A team of doctors in Scotland and the United States has just made medical history! They successfully used a robot to perform a life-saving stroke procedure—the first time this has ever been done remotely on a human body. This breakthrough means that a specialist doctor doesn't need to be in the same room, or even the same country, as the patient.

The key experiment involved a neurosurgeon in Florida controlling a robot to remove a blood clot from a body located over 4,000 miles away in Dundee, Scotland. The doctor used a special machine that perfectly copied his hand movements to the robot across the ocean, all in real-time.

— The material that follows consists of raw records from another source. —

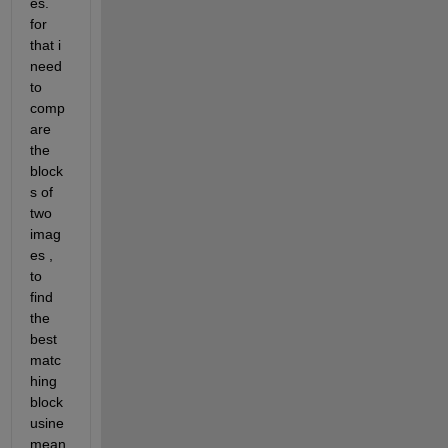
es. 
for 
that i 
need 
to 
comp
are 
the 
block
s of 
two 
imag
es , 
to 
find 
the 
best 
matc
hing 
block 
usine 
mean 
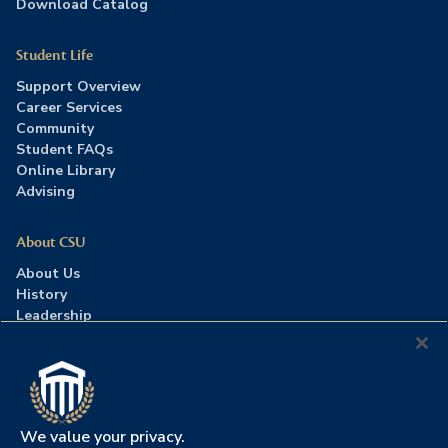
Download Catalog
Student Life
Support Overview
Career Services
Community
Student FAQs
Online Library
Advising
About CSU
About Us
History
Leadership
Careers
Press Room
Contact Us
Accreditation
We value your privacy.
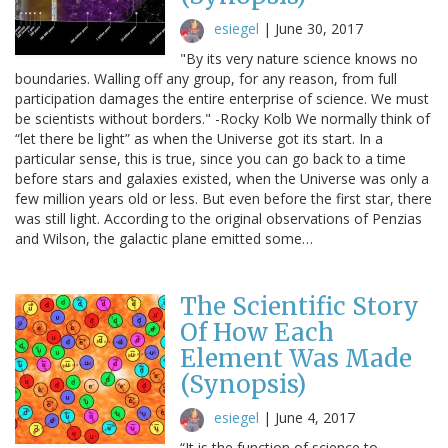
esiegel
|
June 30, 2017
"By its very nature science knows no
boundaries. Walling off any group, for any reason, from full
participation damages the entire enterprise of science. We must
be scientists without borders." -Rocky Kolb We normally think of
“let there be light” as when the Universe got its start. In a
particular sense, this is true, since you can go back to a time
before stars and galaxies existed, when the Universe was only a
few million years old or less. But even before the first star, there
was still light. According to the original observations of Penzias
and Wilson, the galactic plane emitted some…
The Scientific Story
Of How Each
Element Was Made
(Synopsis)
esiegel
|
June 4, 2017
“It is the function of science to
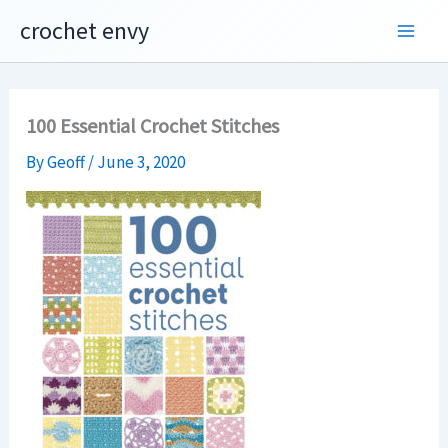
Skip
crochet envy
to
content
100 Essential Crochet Stitches
By
Geoff
/
June 3, 2020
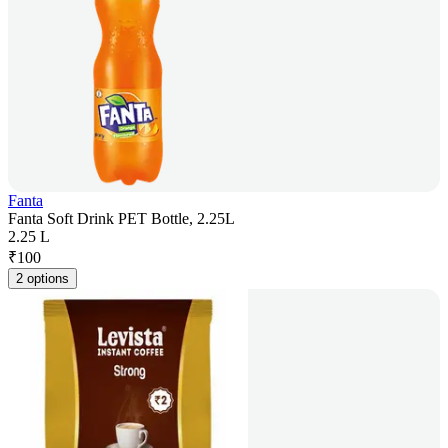
Fanta
Fanta Soft Drink PET Bottle, 2.25L
2.25 L
₹
100
2 options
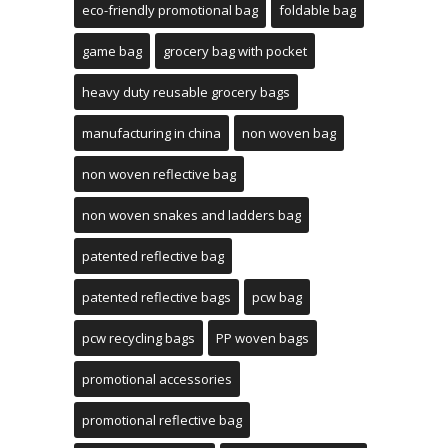
eco-friendly promotional bag
foldable bag
game bag
grocery bag with pocket
heavy duty reusable grocery bags
manufacturing in china
non woven bag
non woven reflective bag
non woven snakes and ladders bag
patented reflective bag
patented reflective bags
pcw bag
pcw recycling bags
PP woven bags
promotional accessories
promotional reflective bag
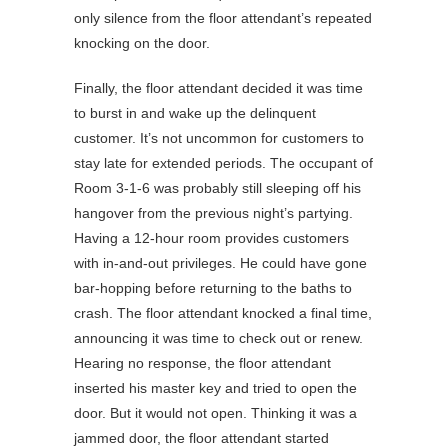
only silence from the floor attendant’s repeated
knocking on the door.
Finally, the floor attendant decided it was time
to burst in and wake up the delinquent
customer. It’s not uncommon for customers to
stay late for extended periods. The occupant of
Room 3-1-6 was probably still sleeping off his
hangover from the previous night’s partying.
Having a 12-hour room provides customers
with in-and-out privileges. He could have gone
bar-hopping before returning to the baths to
crash. The floor attendant knocked a final time,
announcing it was time to check out or renew.
Hearing no response, the floor attendant
inserted his master key and tried to open the
door. But it would not open. Thinking it was a
jammed door, the floor attendant started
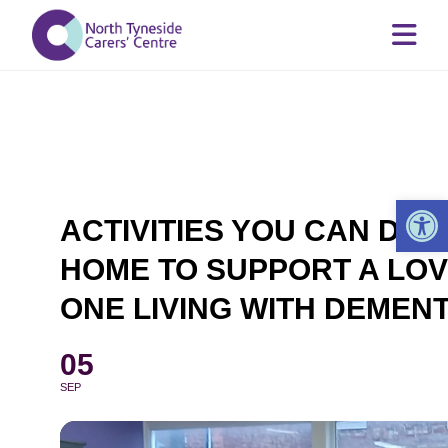
Op
ACTIVITIES YOU CAN DO 
HOME TO SUPPORT A LOV
ONE LIVING WITH DEMENT
05
SEP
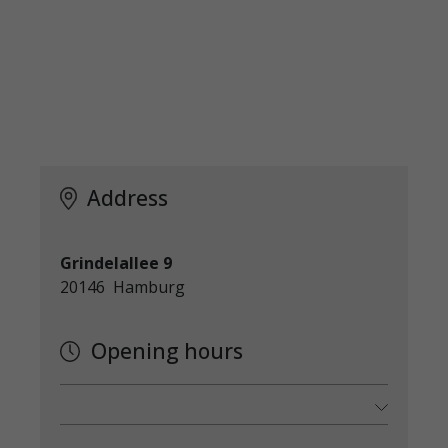
Address
Grindelallee 9
20146 Hamburg
Opening hours
Monday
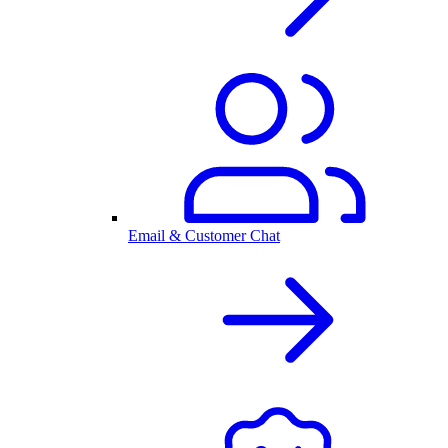
Email & Customer Chat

Professor Iris Grunwald, who led the work in Scotland, said it felt like witnessing "the first glimpse of the future."

This technology is being called a "game changer" because of two major problems in stroke treatment:

Time is Brain: When someone has a severe stroke, every minute counts. The longer the delay in removing the clot, the less chance they have of a full recovery.

Lack of Specialists: Only a few hospitals have the expert surgeons needed to perform this procedure. If you live far away, you lose precious time traveling.

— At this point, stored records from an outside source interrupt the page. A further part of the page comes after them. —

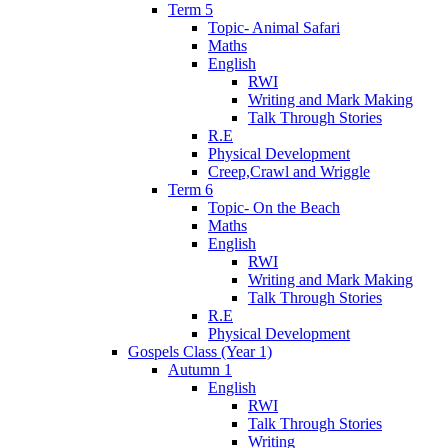
Term 5
Topic- Animal Safari
Maths
English
RWI
Writing and Mark Making
Talk Through Stories
R.E
Physical Development
Creep,Crawl and Wriggle
Term 6
Topic- On the Beach
Maths
English
RWI
Writing and Mark Making
Talk Through Stories
R.E
Physical Development
Gospels Class (Year 1)
Autumn 1
English
RWI
Talk Through Stories
Writing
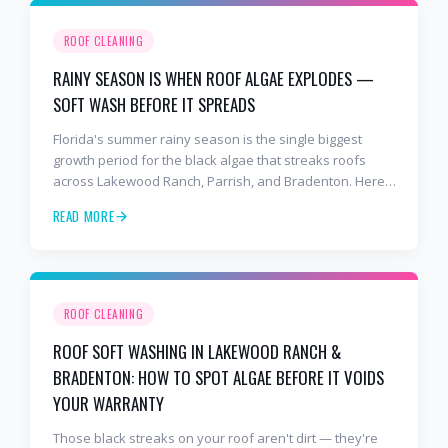
ROOF CLEANING
RAINY SEASON IS WHEN ROOF ALGAE EXPLODES —
SOFT WASH BEFORE IT SPREADS
Florida's summer rainy season is the single biggest
growth period for the black algae that streaks roofs
across Lakewood Ranch, Parrish, and Bradenton. Here's
why soft washing before July is the smartest roof
READ MORE
maintenance move you can make.
ROOF CLEANING
ROOF SOFT WASHING IN LAKEWOOD RANCH &
BRADENTON: HOW TO SPOT ALGAE BEFORE IT VOIDS
YOUR WARRANTY
Those black streaks on your roof aren't dirt — they're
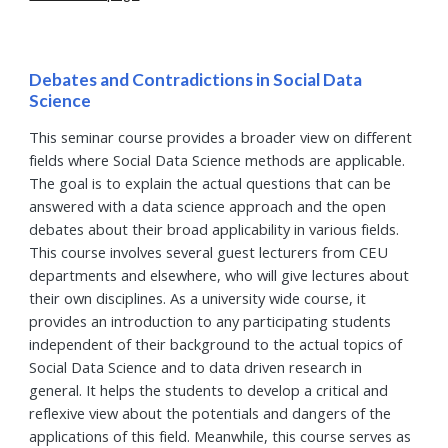
Debates and Contradictions in Social Data
Science
This seminar course provides a broader view on different
fields where Social Data Science methods are applicable.
The goal is to explain the actual questions that can be
answered with a data science approach and the open
debates about their broad applicability in various fields.
This course involves several guest lecturers from CEU
departments and elsewhere, who will give lectures about
their own disciplines. As a university wide course, it
provides an introduction to any participating students
independent of their background to the actual topics of
Social Data Science and to data driven research in
general. It helps the students to develop a critical and
reflexive view about the potentials and dangers of the
applications of this field. Meanwhile, this course serves as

The robotic system solves both problems. It allows a specialist to instantly connect to a patient anywhere in the world. As one expert put it, this could finally fix the unfairness in treatment, ensuring that where you live doesn't decide whether you get life-saving care.

The team plans to start testing this robot on patients in clinical trials next year, bringing the future of instant, world-class stroke treatment much closer to reality. The story is from the BBC.